# 量化、卸载——显存优化的技术
Flux.1 的发布让文生图开源社区再次活跃起来,但是其12B的参数量限制了显存低于24GB设备的运行。Diffsynth对Flux支持了量化(quantization)和卸载(offload)这两种优化显存的技术,降低了使用Flux的硬件设备门槛,本篇文章将介绍它们的原理和使用方式。
## 量化
模型量化指的是一种将高精度数据类型映射成低精度数据类型的技术,从而以损失少量精度为代价降低计算的时间和空间消耗。
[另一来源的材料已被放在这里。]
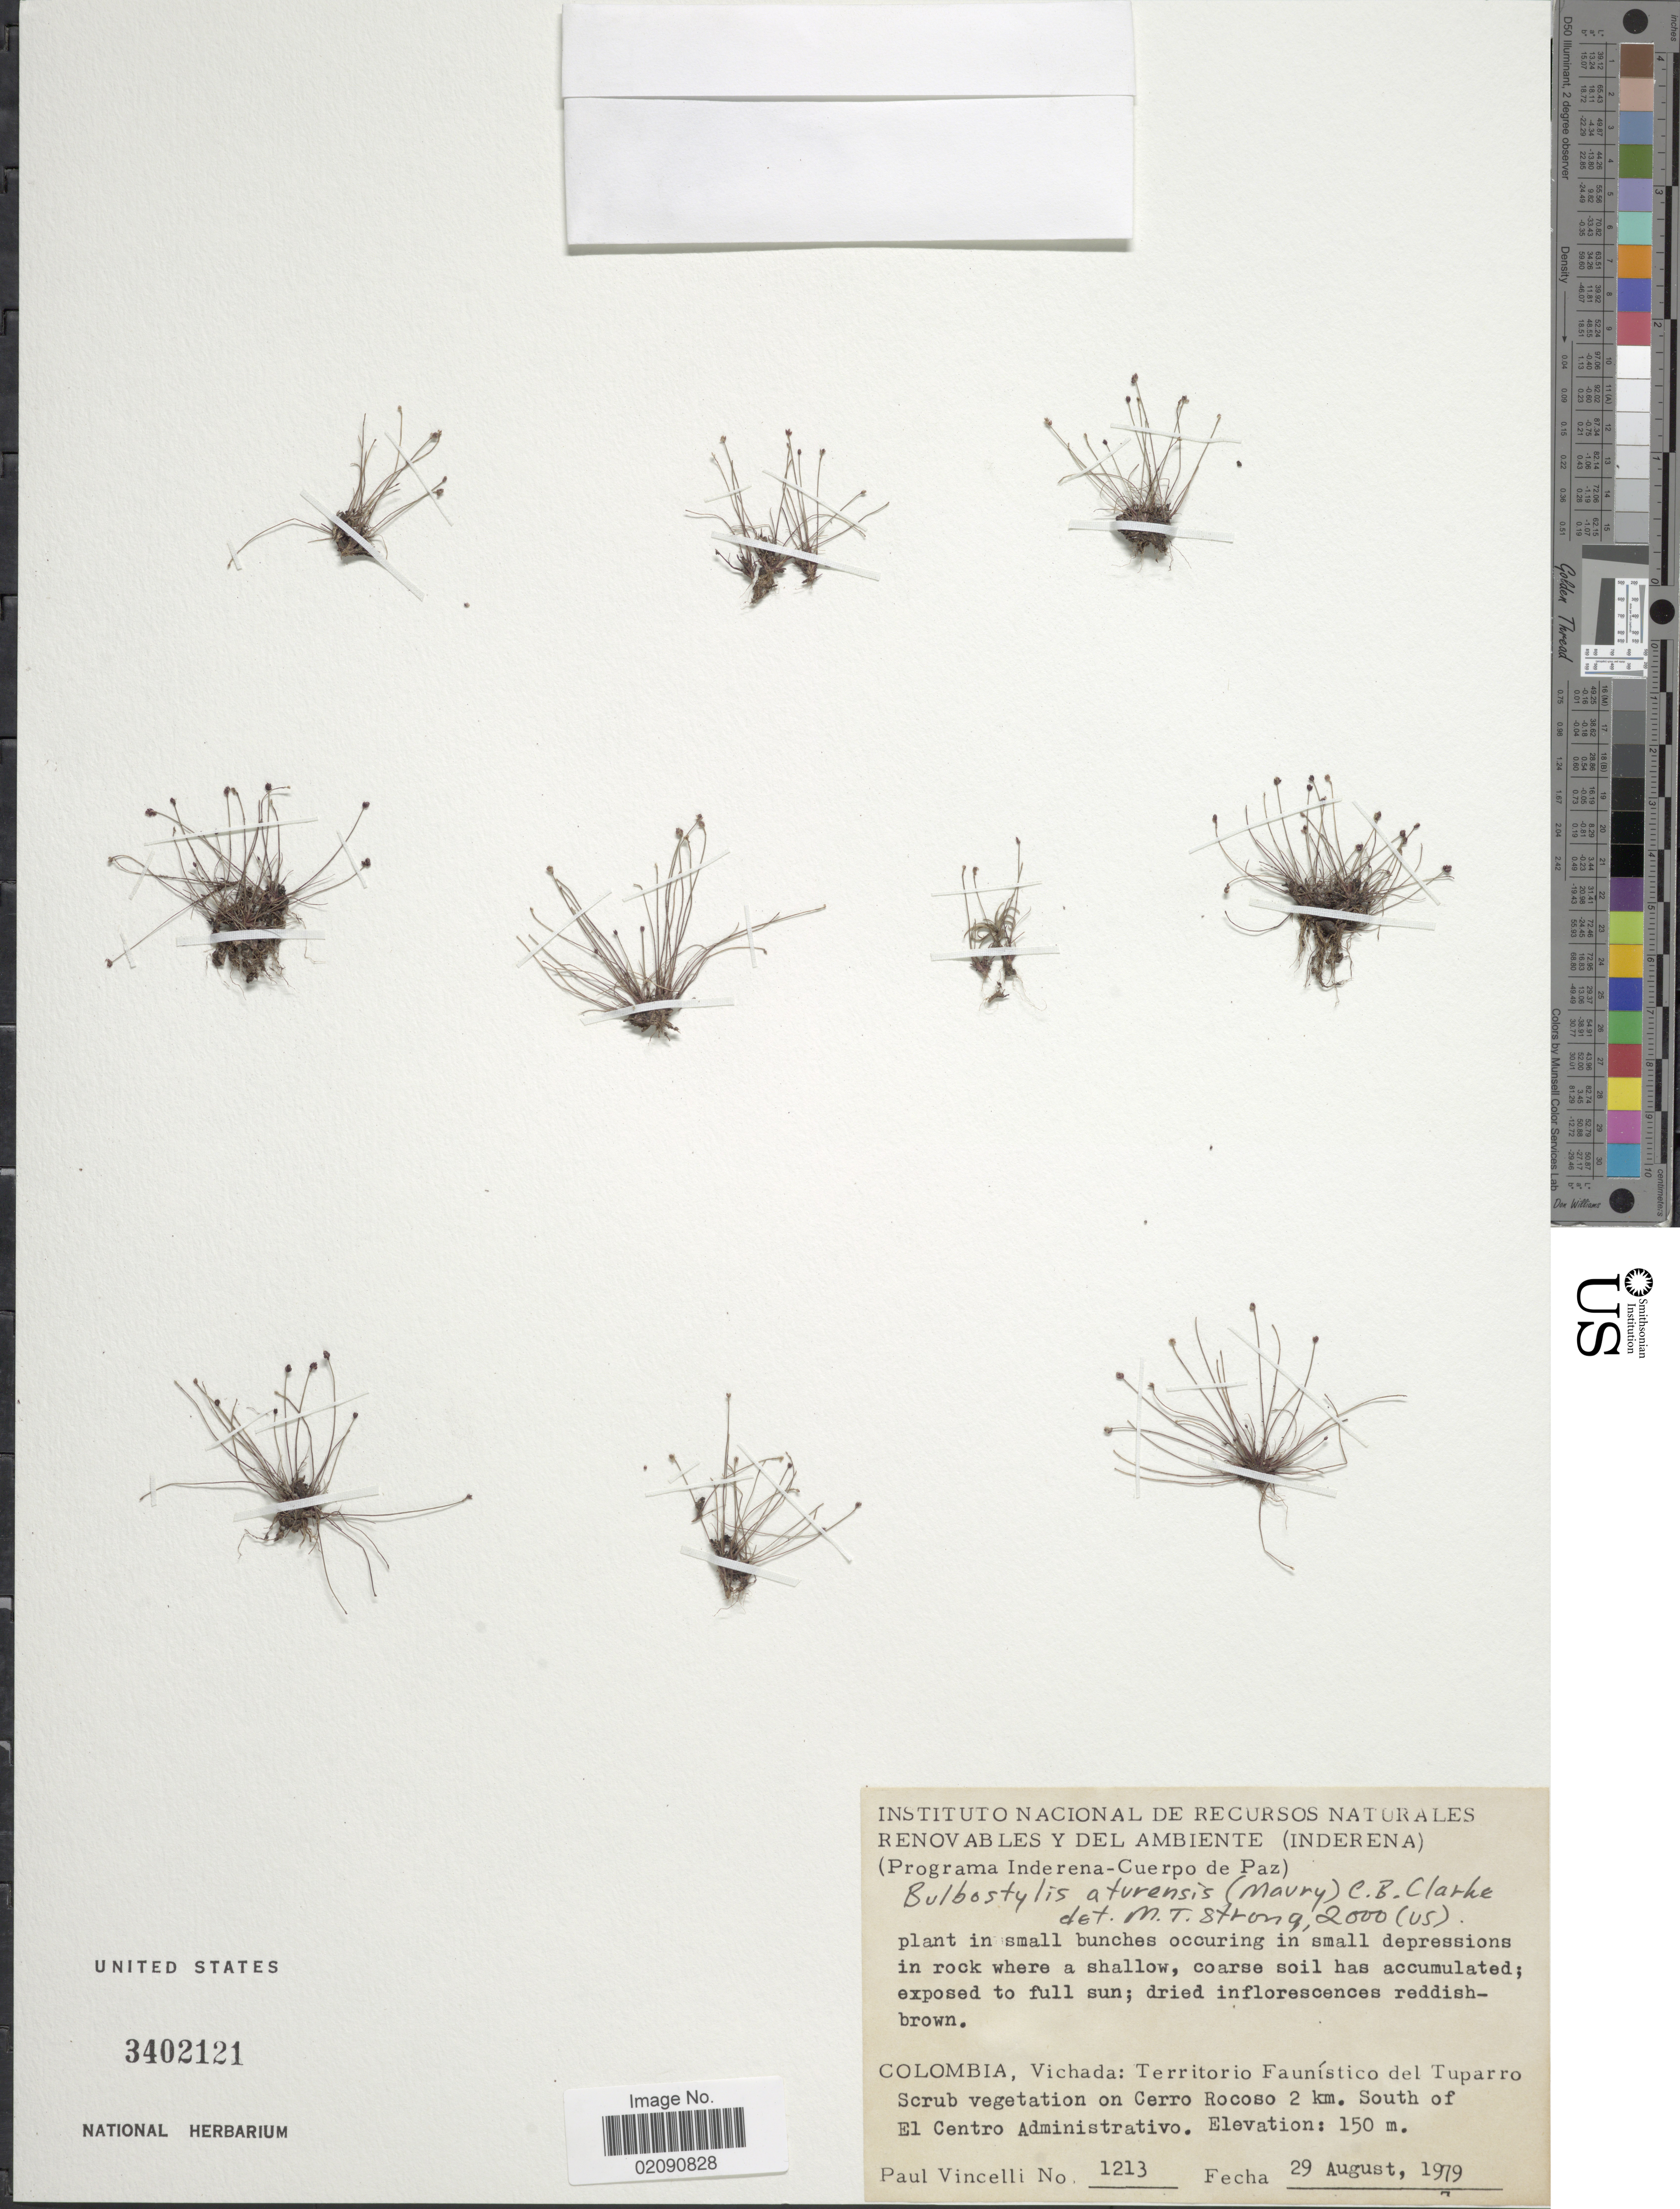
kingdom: Plantae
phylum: Tracheophyta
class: Liliopsida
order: Poales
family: Cyperaceae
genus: Bulbostylis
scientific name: Bulbostylis aturensis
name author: (Maury) C.B. Clarke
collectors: P. Vincelli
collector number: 1213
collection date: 1979-08-29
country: Colombia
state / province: Vichada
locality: Territorio Faunistico del Tuparro, Scrub vegetation on Cerro Rocoso 2 km. South of El Centro Administrativo.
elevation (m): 150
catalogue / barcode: US 3402121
Flux.1 默认使用的数据类型为bfloat16,即每个参数占用16 bit(2 byte),我们使用torch支持的float8_e4m3fn加载模型,就能以更低的显存(节约10GB左右显存)消耗生成和原先几乎相同质量的图片。
```python
import torch
from diffsynth import download_models, ModelManager, FluxImagePipeline
download_models(["FLUX.1-dev"])
model_manager = ModelManager(
torch_dtype=torch.bfloat16,
)
model_manager.load_models([
"models/FLUX/FLUX.1-dev/text_encoder/model.safetensors",
"models/FLUX/FLUX.1-dev/text_encoder_2",
"models/FLUX/FLUX.1-dev/ae.safetensors",
])
model_manager.load_models(
["models/FLUX/FLUX.1-dev/flux1-dev.safetensors"],
torch_dtype=torch.float8_e4m3fn # Load the DiT model in FP8 format.
)
pipe = FluxImagePipeline.from_model_manager(model_manager, device="cuda")
pipe.dit.quantize()
prompt = "CG, masterpiece, best quality, solo, long hair, wavy hair, silver hair, blue eyes, blue dress, medium breasts, dress, underwater, air bubble, floating hair, refraction, portrait. The girl's flowing silver hair shimmers with every color of the rainbow and cascades down, merging with the floating flora around her."
negative_prompt = "worst quality, low quality, monochrome, zombie, interlocked fingers, Aissist, cleavage, nsfw,"
torch.manual_seed(9)
image = pipe(
prompt=prompt,
num_inference_steps=50, embedded_guidance=3.5
)
image.save("image_1024.jpg")
```
float8_e4m3fn
bfloat16
Diffsynth还支持ControlNet的量化,只需要在加载模型时指定数据类型为 ```torch.float8_e4m3fn```, 并且在生成图片前调用对应ControlNet模型的```quantize()```方法即可:
```python
model_manager.load_models(
["models/ControlNet/jasperai/Flux.1-dev-Controlnet-Upscaler/diffusion_pytorch_model.safetensors"],
torch_dtype=torch.float8_e4m3fn
)
pipe = FluxImagePipeline.from_model_manager(model_manager, controlnet_config_units=[
ControlNetConfigUnit(
processor_id="tile",
model_path="models/ControlNet/jasperai/Flux.1-dev-Controlnet-Upscaler/diffusion_pytorch_model.safetensors",
scale=0.7
),
],device="cuda")
for model in pipe.controlnet.models:
model.quantize()
```
除了推理阶段,Diffsynth也支持在Lora训练阶段使用模型量化,只需要在训练参数中额外添加`--quantize "float8_e4m3fn"`。
## 卸载
模型卸载技术的思想很简单,只在需要模型进行计算的时候才将模型加载到GPU显存上,使用完毕后将模型卸载至CPU内存中,牺牲模型加载和卸载的时间换取显存消耗。除了本体外,文生图模型的pipeline通常还包括VAE、Text Encoder等模型,在生成图片时会依次调用它们。使用卸载技术可以将显存需求降低至它们之中最大的模型。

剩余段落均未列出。